Ce n’est pas que le goût des représentations théâtrales ne soit très-vif dans la nation, mais on rougirait d’attacher une trop grande importance à un divertissement futile. Les directeurs des troupes sont le plus souvent les fabricants des pièces qu’ils font représenter, ou du moins ils les modifient suivant les exigences des acteurs et la convenance des costumes. Il n’existe pas de théâtres permanents, ni autorisés à Pékin : le gouvernement en tolère la construction provisoire sur les places de la ville pour un temps limité à l’époque des fêtes publiques, mais il y en a dans beaucoup de maisons de thé analogues à nos cafés chantants, et chez tous les gens riches qui, chaque fois qu’ils ont loué une troupe d’acteurs pour se réjouir ou pour célébrer un anniversaire de famille, ont soin dans un but de popularité de laisser entrer librement la foule dans la partie de leur maison réservée au théâtre.
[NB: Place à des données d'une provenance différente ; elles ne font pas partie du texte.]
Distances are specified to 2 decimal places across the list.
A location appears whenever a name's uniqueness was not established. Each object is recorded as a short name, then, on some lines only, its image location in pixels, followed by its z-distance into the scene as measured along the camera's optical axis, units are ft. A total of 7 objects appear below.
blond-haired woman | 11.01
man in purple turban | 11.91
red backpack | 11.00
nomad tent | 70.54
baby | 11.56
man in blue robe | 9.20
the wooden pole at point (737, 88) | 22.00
« Je viens d’assister, dit M. Trèves, à une représentation théâtrale donnée par le secrétaire d’État Tchoung-louen dans le jardin de son palais de la ville Tartare en l’honneur de la nouvelle année. Le théâtre ressemble à ceux que l’on élève à Paris sur l’esplanade des Invalides, lors de la fête de l’empereur : c’est un grand quadrilatère de la forme d’un temple grec soutenu de chaque côté par quatre colonnes rubannées de bleu de ciel, de jaune d’or et d’écarlate, et dont le fronton est surchargé de sculptures et d’ornements. La scène, beaucoup plus large que profonde, est une plate-forme parquetée et surélevée de deux mètres environ. Un vaste paravent la sépare des coulisses situées à l’arrière où les acteurs s’habillent et se fardent. Les décors n’existent pas ; il y a seulement deux ou trois chaises et un tapis. La salle circulaire, et très-vaste en proportion de la scène, est dallée sur le devant en pierre de marbre ; elle est à ciel ouvert, et les spectateurs n’ont d’autre abri que les grands arbres qui l’ombragent.
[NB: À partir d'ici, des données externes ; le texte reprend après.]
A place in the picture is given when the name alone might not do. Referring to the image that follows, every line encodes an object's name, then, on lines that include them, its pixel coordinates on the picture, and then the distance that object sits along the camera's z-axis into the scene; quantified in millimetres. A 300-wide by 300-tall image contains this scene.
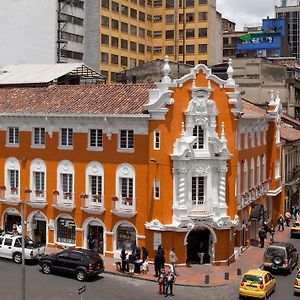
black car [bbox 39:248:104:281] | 38188
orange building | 42000
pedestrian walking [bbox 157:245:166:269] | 40062
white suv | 41875
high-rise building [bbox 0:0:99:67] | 76438
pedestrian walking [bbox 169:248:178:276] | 40766
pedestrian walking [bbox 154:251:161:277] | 39875
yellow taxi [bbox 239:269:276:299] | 34969
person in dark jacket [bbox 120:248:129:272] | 40531
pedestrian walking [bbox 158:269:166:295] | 35969
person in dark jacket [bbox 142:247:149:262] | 41719
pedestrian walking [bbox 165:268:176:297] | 35844
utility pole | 30484
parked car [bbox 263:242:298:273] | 41250
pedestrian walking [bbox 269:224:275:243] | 51491
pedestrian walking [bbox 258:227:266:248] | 49500
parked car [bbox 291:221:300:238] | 54116
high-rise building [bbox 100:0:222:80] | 96875
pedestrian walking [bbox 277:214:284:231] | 57875
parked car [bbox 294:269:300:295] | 36375
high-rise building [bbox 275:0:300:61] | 172212
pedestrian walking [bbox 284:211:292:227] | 60338
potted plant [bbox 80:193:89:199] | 44800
« Nous prenons place sur une estrade réservée, élevée exprès pour nous en face de la scène ; des deux côtés sont des loges grillées avec des jalousies en bambou d’où les femmes de notre hôte et celles de ses invités assistent au spectacle ; de peur qu’on ne les entrevoie, elles se sont voilé la figure avec un filet de soie à réseau. Les visiteurs d’un rang moins élevé sont assis au premier rang sur des chaises disposées autour de petites tables pouvant contenir quatre ou cinq personnes. Derrière eux on voit onduler comme une fourmilière de têtes humaines : c’est la foule des spectateurs populaires qui se pressent et s’entassent pour jouir du spectacle qu’ils doivent à la munificence de l’illustre Tchoung-louen. À Pékin comme à Paris, les gens du peuple affrontent volontiers pour leur plaisir la fatigue de se tenir debout et sans point d’appui pendant des heures entières. Quelques bons pères de famille ont deux ou trois enfants juchés sur leur dos et sur leurs épaules, mais je n’aperçois aucune femme.
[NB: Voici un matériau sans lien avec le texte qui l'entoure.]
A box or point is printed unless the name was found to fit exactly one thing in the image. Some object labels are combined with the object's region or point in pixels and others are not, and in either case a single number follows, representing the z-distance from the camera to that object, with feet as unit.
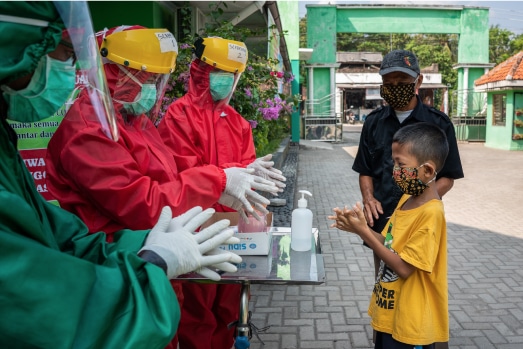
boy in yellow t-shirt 6.90
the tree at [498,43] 122.01
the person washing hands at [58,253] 3.42
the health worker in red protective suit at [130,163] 6.01
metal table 6.24
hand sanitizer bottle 7.62
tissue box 7.07
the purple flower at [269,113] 22.76
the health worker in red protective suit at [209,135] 9.35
« Cependant, sur un signe parti de notre tribune, l’orchestre placé sur un des côtés de la scène et composé de deux flûtes, d’un tambour et d’une harpe, attaque un charivari qui tient lieu d’ouverture ; puis le paravent s’écarte, les acteurs paraissent tous ensemble en costume de ville, et, après s’être inclinés si profondément que leur front touche la terre, ils détachent près de la rampe le chef de la troupe qui vient nous réciter le répertoire pompeux des œuvres dramatiques qu’ils vont représenter. Il paraît que nous allons voir un drame tragique représentant la conquête de la Chine par les Tartares, et une fable en action ; le mariage de l’océan et la Terre.

« La première pièce débute par l’entrée subite d’un officier en costume du temps des Ming suivi de deux estafiers : il entame un long récitatif chanté avec accompagnement de voltige et de tours de force qui consistent par exemple à tenir sa lance en équilibre sur le bout de son nez ; c’est l’exposition ! Peu à peu l’action dramatique se déroule : l’officier sort, et est remplacé par la princesse et ses suivantes ; cette belle personne, qui

  1. Voir pour la littérature chinoise les travaux et les traductions remarquables d’Abel de Rémusat, de Stanislas Julien, de Pauthier, etc.